Optimization of combination therapy of arsenic trioxide and fractionated radiotherapy for malignant glioma

Abstract

The primary objective was to optimize the combined treatment regimen using arsenic trioxide (ATO) and fractionated radiotherapy for the treatment of malignant glioma. Nude mice with human glioma xenograft tumors were treated with fractionated local tumor radiation of 250 cGy/fraction/day and 5 mg/kg ATO for 5-10 days.
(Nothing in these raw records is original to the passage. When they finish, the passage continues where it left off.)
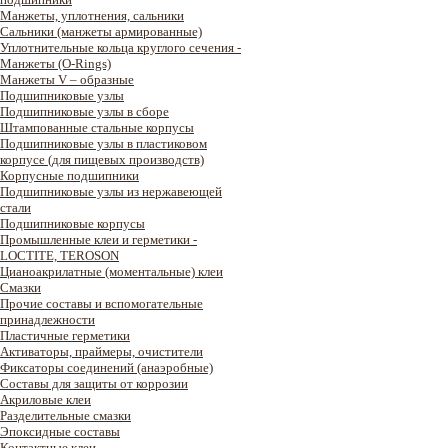
Манжеты, уплотнения, сальники
Сальники (манжеты армированные)
Уплотнительные кольца круглого сечения -
Манжеты (O-Rings)
Манжеты V – образные
Подшипниковые узлы
Подшипниковые узлы в сборе
Штампованные стальные корпусы
Подшипниковые узлы в пластиковом
корпусе (для пищевых производств)
Корпусные подшипники
Подшипниковые узлы из нержавеющей
стали
Подшипниковые корпусы
Промышленные клеи и герметики -
LOCTITE, TEROSON
Цианоакрилатные (моментальные) клеи
Смазки
Прочие составы и вспомогательные
принадлежности
Пластичные герметики
Активаторы, праймеры, очистители
Фиксаторы соединений (анаэробные)
Составы для защиты от коррозии
Акриловые клеи
Разделительные смазки
Эпоксидные составы
Контактные клеи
Time course experiments demonstrated that maximal tumor growth delay occurred when ATO was administered between 0 and 4 h after radiation. The combination treatment of ATO and radiation synergistically inhibited tumor growth and produced a tumor growth delay time of 13.2 days, compared with 1.4 days and 6.5 days for ATO and radiation alone (p < 0.01), respectively. The use of concurrent therapy of radiation and ATO initially, followed by ATO as maintenance therapy, was superior to the use of preloading with ATO before combined therapy and produced a tumor growth delay time of 22.7 days as compared with 11.7 days for the ATO preloading regimen (p < 0.01). The maintenance dose of ATO after concurrent therapy was effective and important for continued inhibition of tumor growth. The combined use of fractionated radiation and ATO is effective for the treatment of glioma xenograft tumors. ATO was most effective when administered 0-4 h after radiation without pretreatment with ATO. These results have important implications for the optimization of treatment regimen using ATO and fractionated radiotherapy for the treatment of brain tumors.